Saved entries
-- Opening Marker --

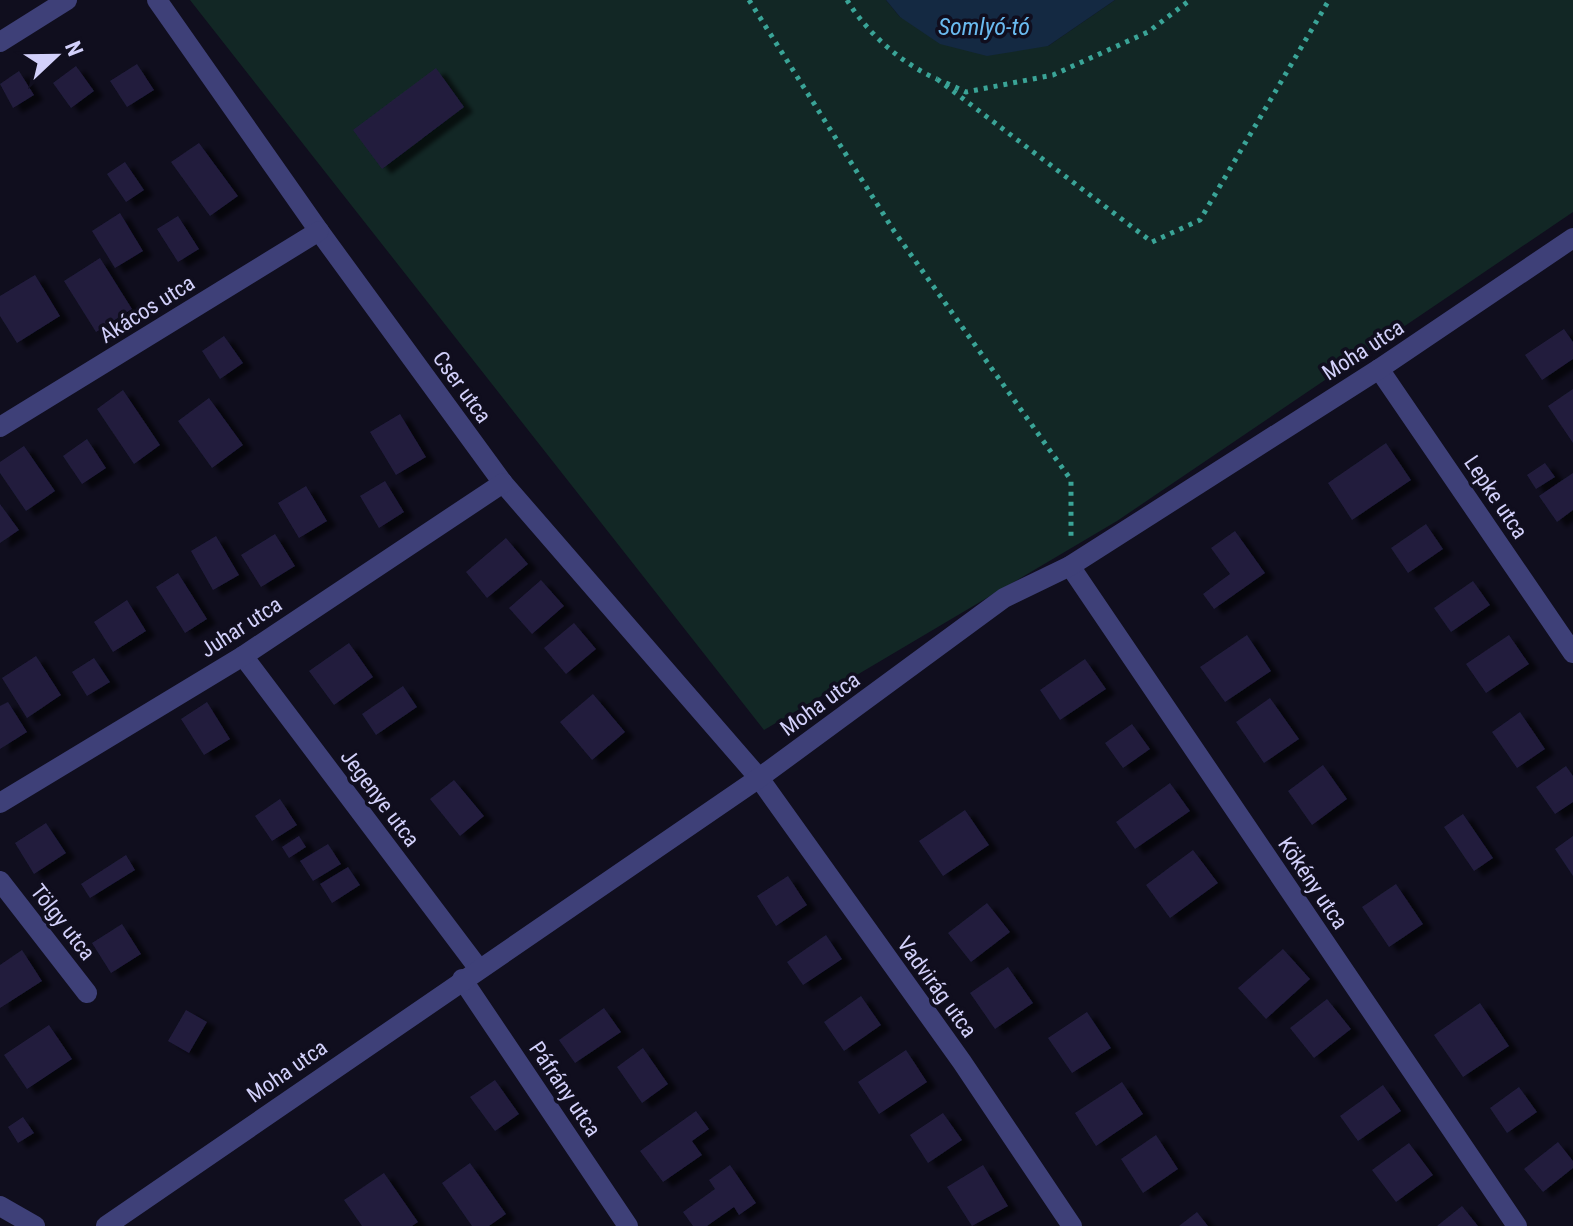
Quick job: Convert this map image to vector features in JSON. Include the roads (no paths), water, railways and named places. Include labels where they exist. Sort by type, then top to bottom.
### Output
[{"type":"street","points":[[0,42],[67,0]]},
{"type":"street","name":"Cser utca","points":[[157,0],[319,231],[503,483],[759,778]]},
{"type":"street","name":"Akácos utca","points":[[0,427],[319,231]]},
{"type":"street","name":"Moha utca","points":[[106,1226],[759,778],[1004,598],[1070,566],[1379,369],[1573,238]]},
{"type":"street","name":"Lepke utca","points":[[1379,369],[1573,653]]},
{"type":"street","name":"Juhar utca","points":[[0,803],[243,656],[503,483]]},
{"type":"street","name":"Kökény utca","points":[[1070,566],[1517,1226]]},
{"type":"street","name":"Jegenye utca","points":[[243,656],[471,974]]},
{"type":"street","name":"Vadvirág utca","points":[[759,778],[962,1062],[1072,1226]]},
{"type":"street","name":"Tölgy utca","points":[[0,881],[87,993]]},
{"type":"street","name":"Páfrány utca","points":[[471,974],[628,1226]]},
{"type":"street","points":[[0,1206],[35,1226]]},
{"type":"water","name":"Somlyó-tó","points":[[886,0],[1115,0],[1048,46],[987,56],[940,44],[900,17]]}]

-- Closing Marker --

Pictures are not part of the copy; transcribe the rest of the data verbatim.

[Your solution]
Quick job: Convert this map image to vector features in JSON. Include the roads (no paths), water, railways and named places. Include labels where they exist. Sort by type, then top to bottom.
### Output
[{"type":"street","points":[[0,42],[67,0]]},
{"type":"street","name":"Cser utca","points":[[157,0],[319,231],[503,483],[759,778]]},
{"type":"street","name":"Akácos utca","points":[[0,427],[319,231]]},
{"type":"street","name":"Moha utca","points":[[106,1226],[759,778],[1004,598],[1070,566],[1379,369],[1573,238]]},
{"type":"street","name":"Lepke utca","points":[[1379,369],[1573,653]]},
{"type":"street","name":"Juhar utca","points":[[0,803],[243,656],[503,483]]},
{"type":"street","name":"Kökény utca","points":[[1070,566],[1517,1226]]},
{"type":"street","name":"Jegenye utca","points":[[243,656],[471,974]]},
{"type":"street","name":"Vadvirág utca","points":[[759,778],[962,1062],[1072,1226]]},
{"type":"street","name":"Tölgy utca","points":[[0,881],[87,993]]},
{"type":"street","name":"Páfrány utca","points":[[471,974],[628,1226]]},
{"type":"street","points":[[0,1206],[35,1226]]},
{"type":"water","name":"Somlyó-tó","points":[[886,0],[1115,0],[1048,46],[987,56],[940,44],[900,17]]}]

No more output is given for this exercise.